$2,600,000 UC San Diego Energy Efficient Computing project, Heavily Instrumentation & Monitoring to Calculate Performance/Watt

UC San Diego has an article about their new Energy Efficient Computing project, GreenLight.

UC San Diego’s GreenLight Project to Improve Energy Efficiency of Computing

July 28, 2008

By Doug Ramsey

The information technology industry consumes as much energy and has roughly the same carbon “footprint” as the airline industry. Now scientists and engineers at the University of California, San Diego are building an instrument to test the energy efficiency of computing systems under real-world conditions – with the ultimate goal of getting computer designers and users in the scientific community to re-think the way they do their jobs.

Photo of Sun Datacenter

This Sun Modular Datacenter deployed on the UC San Diego campus will be instrumented for the GreenLight project to offer full-scale processing and storage in order to test how to make computing more energy-efficient.

The National Science Foundation will provide $2 million over three years from its Major Research Instrumentation program for UC San Diego’s GreenLight project. An additional $600,000 in matching funds will come from the UCSD division of the California Institute for Telecommunications and Information Technology (Calit2) and the university’s Administrative Computing and Telecommunications (ACT) group.

The GreenLight project gets its name from its plan to connect scientists and their labs to more energy-efficient ‘green’ computer processing and storage systems using photonics – light over optical fiber.

The goal of GreenLight is to under computational performance per watt.

The GreenLight Instrument will enable an experienced team of computer-science researchers to make deep and quantitative explorations in advanced computer technologies, including graphics processors, solid-state disks, photonic networking, and field-programmable gate arrays (FPGAs).
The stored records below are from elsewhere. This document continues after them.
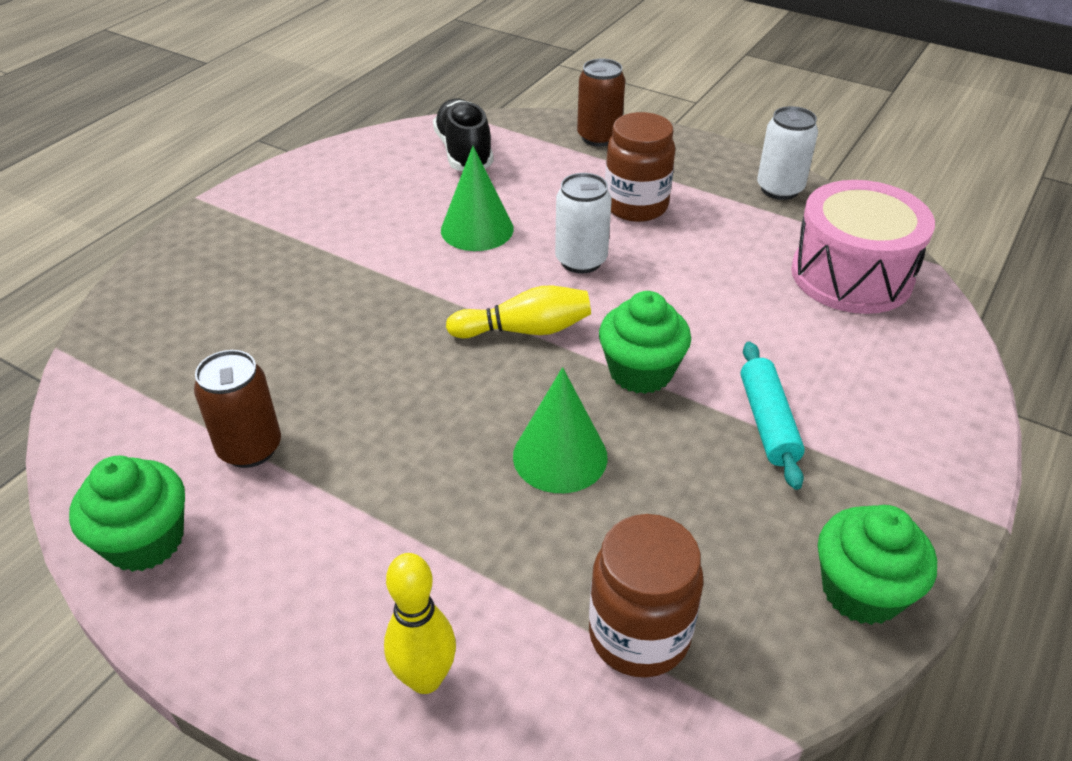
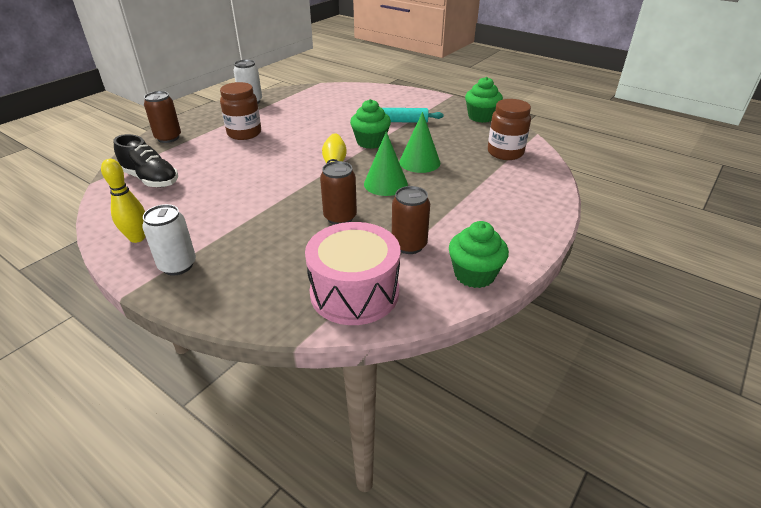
camera: 85 degrees left, 5 degrees down
(346, 355) = (340, 217): none -> brown can
(425, 678) = (533, 193): yellow bowling pin -> yellow bowling pin (137, 238)
(464, 152) = (150, 179): black shoe -> black shoe turned 135 degrees counterclockwise
(477, 229) = (240, 177): green cone -> green cone (385, 184)
(581, 260) = (284, 150): white can -> white can (177, 265)
(851, 275) = (321, 97): pink drum -> pink drum (354, 292)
Jacobs School of Engineering computer science professor Rajesh Gupta and his team will explore alternative computing fabrics from array processors to custom FPGAs and their respective models of computation to devise architectural strategies for efficient computing systems.

“Computing today is characterized by a very large variation in the amount of effective work delivered per watt, depending upon the choice of the architecture and organization of functional blocks,” said Gupta. “The project seeks to discover fundamental limits of computing efficiency and device organizing principles that will enable future system builders to architect machines that are orders-of-magnitude more efficient modern-day machines, from embedded systems to high-performance supercomputers.”

The computing and systems research will yield new quantitative data to support engineering judgments on comparative “computational work per watt” across full-scale applications running on full-scale computing platforms.

This is a big win for Sun Microsystems and their containers.

“Using the Sun Modular Datacenter as a core technology and making all measurements  available as open data will form a unique, Internet-accessible resource that will have a dramatic impact on academic, government and private-sector computing,” said Emil J. Sarpa, Director of External Research at Sun Microsystems, Inc. “By placing experimental hardware configurations alongside traditional rack-mounted servers and then running a variety of computational loads on this infrastructure, GreenLight will enable a new level of insight and inference about real power consumption and energy savings.”

According to DeFanti, the project decided to build the GreenLight Instrument around the Sun Modular Datacenter because, “it’s the fastest way to construct a controlled experimental facility for energy research purposes.” The modular structure also means the GreenLight Instrument can be cloned – unlike bricks-and-mortar computer rooms that cannot be ordered through purchasing.

Photo of Sun Modular Datacenter

Interior of the Sun Modular Datacenter prior to deployment of up to 280 servers and other equipment that will turn the shipping container into the GreenLight Instrument.

And to make things a bit sexy, they plan on using a virtual environment to visualize inside the containers..

Rather than give scientists physical access to the GreenLight Instrument, OptIPortal tiled display systems will serve as visual termination points – allowing researchers to “see” inside the instrument. Users will also be able to query and visualize all sensor data in real time and correlate it interactively and collaboratively in this immersive, multi-user environment.

Once a virtual environment of the system has been created, scientists will be able to walk into a 360-degree virtual reality version in Calit2’s StarCAVE. Users will be able to zoom into the racks of clusters as well as see and hear the power and heat, from whole clusters of computers down to the smallest instrumented components, such as computer processing and graphics processing chips.